The 1,495-pound (678 kilograms) KPLO is South Korea’s first exploration mission to go beyond Earth orbit. That $180 million mission is ambitious; Danuri packs six separate science payloads designed to gather data for a range of science objectives. Five of those instruments — a terrain imager, a Wide-Angle Polarimetric Camera, magnetometer, gamma-ray spectrometer and a new networking technology test payload — were developed by Korean universities and research organizations.

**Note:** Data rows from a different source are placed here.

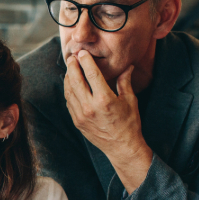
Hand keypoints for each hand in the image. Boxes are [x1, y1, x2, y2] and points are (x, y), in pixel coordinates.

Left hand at [64, 51, 152, 170]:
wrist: (121, 147)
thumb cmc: (129, 123)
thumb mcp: (130, 100)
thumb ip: (124, 82)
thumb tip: (127, 66)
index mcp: (104, 100)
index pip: (92, 75)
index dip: (86, 62)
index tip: (82, 53)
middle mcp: (90, 107)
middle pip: (76, 81)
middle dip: (72, 67)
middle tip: (71, 58)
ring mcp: (80, 115)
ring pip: (69, 92)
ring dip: (68, 78)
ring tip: (70, 68)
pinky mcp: (77, 122)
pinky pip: (69, 103)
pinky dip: (68, 91)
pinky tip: (70, 84)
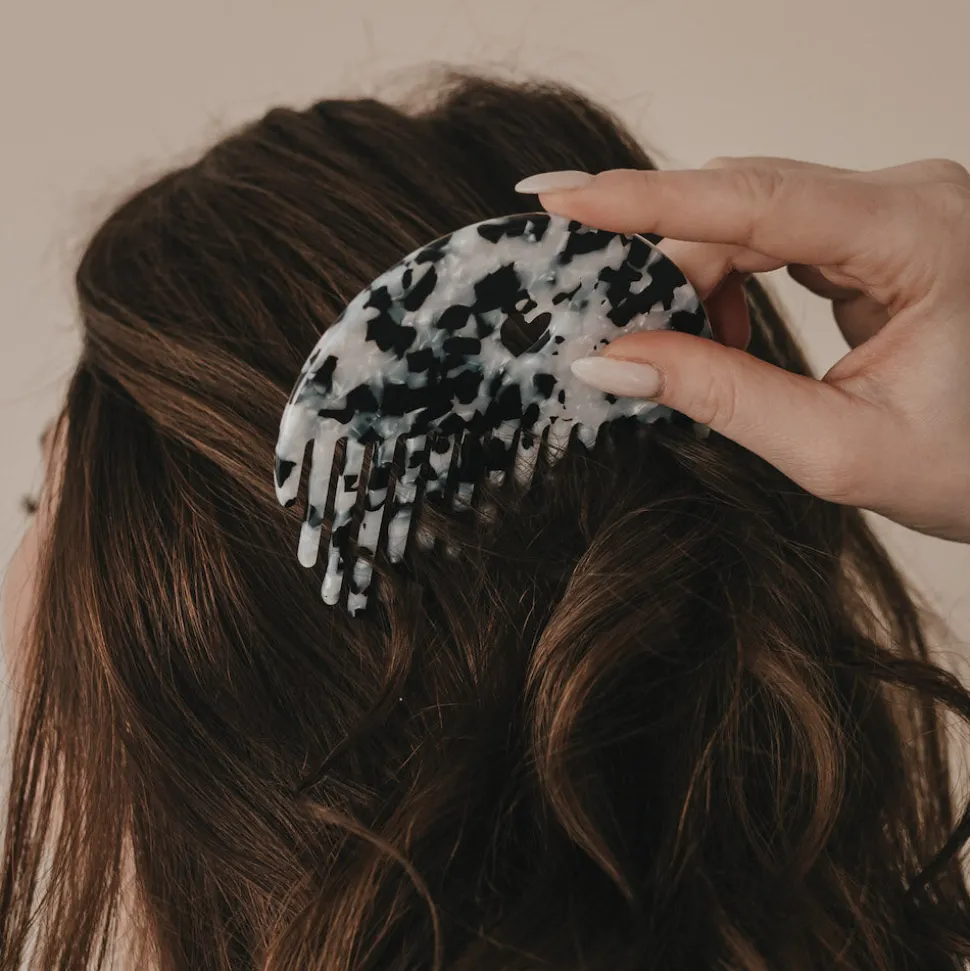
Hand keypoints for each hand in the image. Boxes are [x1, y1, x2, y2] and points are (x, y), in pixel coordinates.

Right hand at [515, 159, 969, 542]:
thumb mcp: (837, 449)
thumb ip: (721, 397)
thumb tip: (610, 362)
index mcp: (922, 238)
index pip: (756, 199)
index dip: (645, 199)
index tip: (558, 197)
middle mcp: (911, 198)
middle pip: (741, 203)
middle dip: (665, 269)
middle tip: (612, 335)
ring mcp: (893, 207)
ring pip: (747, 216)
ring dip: (695, 281)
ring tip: (687, 354)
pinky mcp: (874, 228)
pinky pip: (769, 233)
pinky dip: (726, 283)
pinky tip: (725, 336)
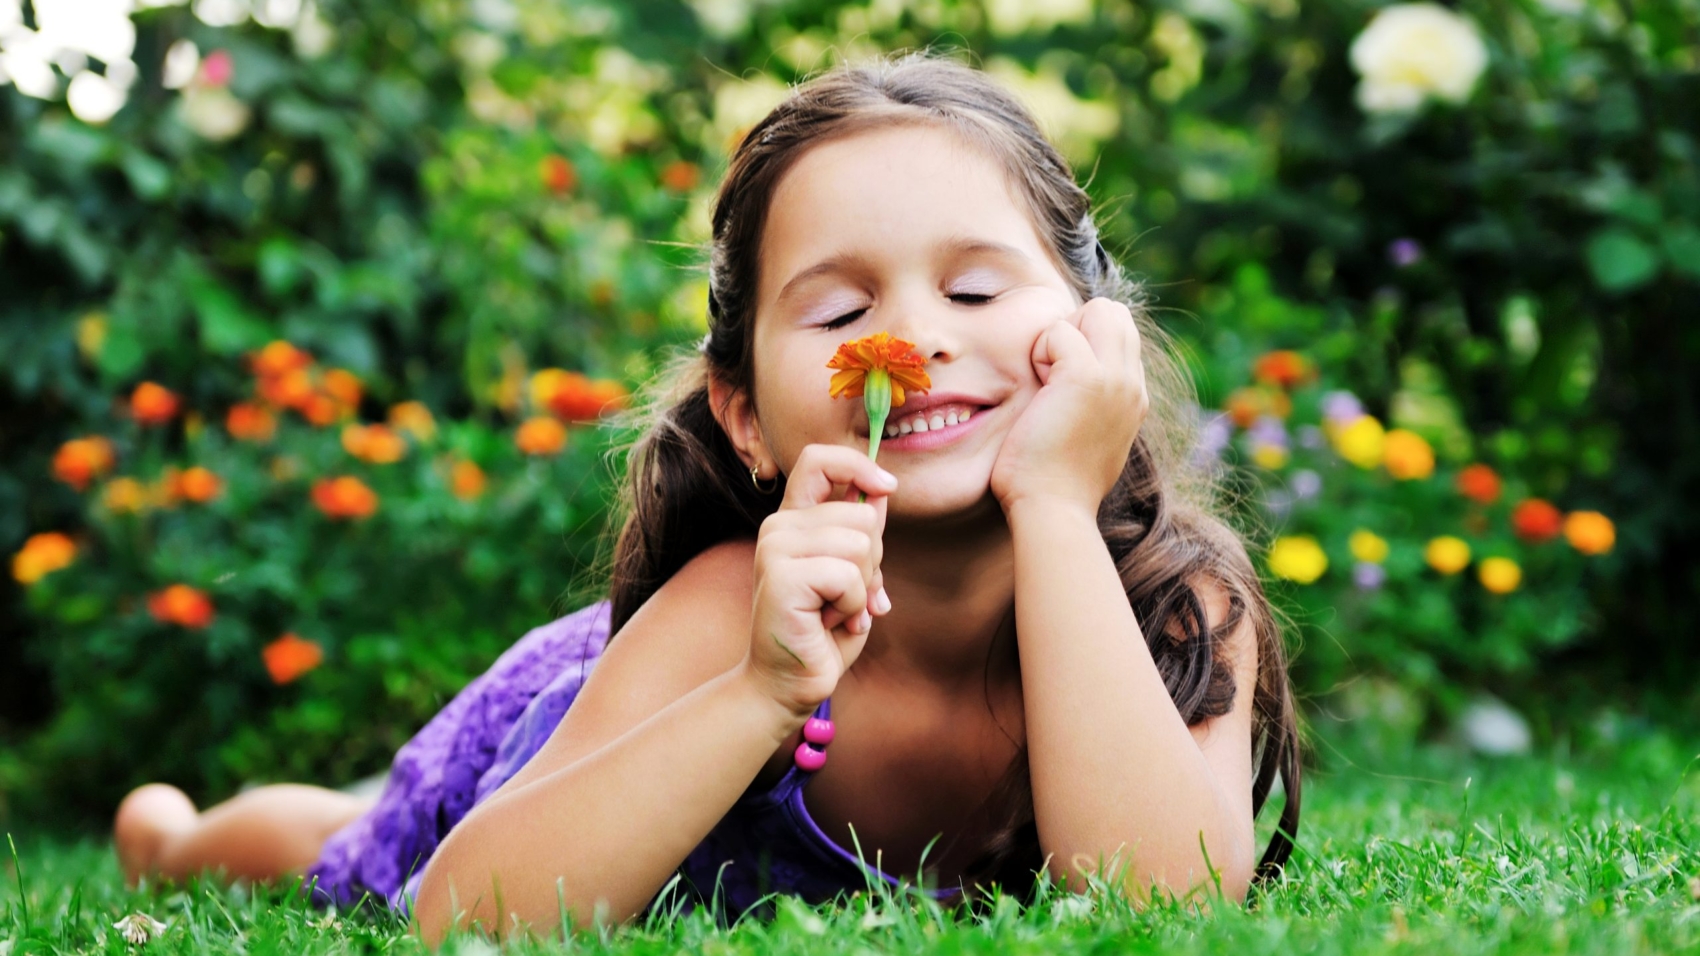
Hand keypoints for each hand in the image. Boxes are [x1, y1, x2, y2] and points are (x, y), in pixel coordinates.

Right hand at [741, 444, 896, 716]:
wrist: (787, 684)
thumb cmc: (822, 632)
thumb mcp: (854, 576)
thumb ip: (863, 534)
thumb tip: (881, 493)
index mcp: (794, 520)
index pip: (819, 459)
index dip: (859, 465)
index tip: (886, 489)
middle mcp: (779, 526)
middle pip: (862, 514)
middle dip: (874, 561)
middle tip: (850, 597)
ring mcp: (775, 548)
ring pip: (860, 543)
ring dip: (863, 588)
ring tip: (839, 611)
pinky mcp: (780, 577)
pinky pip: (847, 576)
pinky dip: (853, 606)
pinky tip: (831, 623)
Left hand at [990, 297, 1149, 515]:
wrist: (1053, 511)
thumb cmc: (1053, 485)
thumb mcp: (1087, 440)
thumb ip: (1092, 408)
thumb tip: (1065, 386)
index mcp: (1134, 398)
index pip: (1118, 333)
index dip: (1082, 342)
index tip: (1059, 383)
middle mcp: (1133, 385)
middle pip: (1114, 312)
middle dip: (1075, 328)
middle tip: (1050, 374)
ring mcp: (1115, 379)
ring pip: (1098, 309)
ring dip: (1059, 338)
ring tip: (1046, 384)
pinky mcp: (1087, 378)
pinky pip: (1059, 331)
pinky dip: (1040, 352)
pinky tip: (1038, 391)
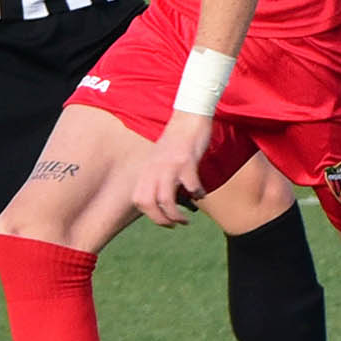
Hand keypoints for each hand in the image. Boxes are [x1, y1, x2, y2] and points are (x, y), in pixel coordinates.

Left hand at [131, 111, 214, 226]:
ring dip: (176, 215)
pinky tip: (202, 193)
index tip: (164, 220)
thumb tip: (169, 202)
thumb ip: (159, 177)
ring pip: (165, 200)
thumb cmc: (177, 141)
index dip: (150, 215)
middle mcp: (154, 169)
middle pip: (148, 203)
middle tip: (174, 224)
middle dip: (161, 220)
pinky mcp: (186, 161)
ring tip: (186, 220)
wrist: (189, 116)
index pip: (138, 200)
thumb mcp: (161, 159)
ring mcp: (169, 165)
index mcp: (147, 170)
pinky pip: (191, 186)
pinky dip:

NASA also has a presence on board in the form of the sixth payload: a highly sensitive camera named ShadowCam that’s designed to scope out permanently shadowed regions at the lunar poles for hints of water-ice deposits. Data from the instrument could be helpful for NASA’s Artemis program, which aims to create a sustainable human presence on the moon.
After its first maneuver to enter orbit, Danuri is expected to follow it up with four more during moon approaches on Dec. 21, Dec. 23, Dec. 26 and Dec. 28 before settling into a final orbit on Dec. 29, KARI wrote in a statement (opens in new tab). All of those dates are in local time for South Korea.
KPLO is part of growing international interest in and activity at the moon. For example, Danuri reached the moon a month after the arrival of NASA’s CAPSTONE cubesat. The agency’s Artemis 1 mission successfully launched to lunar orbit and saw the Orion spacecraft return to Earth during the time Danuri was en route to the moon.
Danuri also marks the first step toward even grander lunar ambitions for South Korea, which also envisions a robotic moon landing around 2032 (opens in new tab) and a mission to Mars in 2045.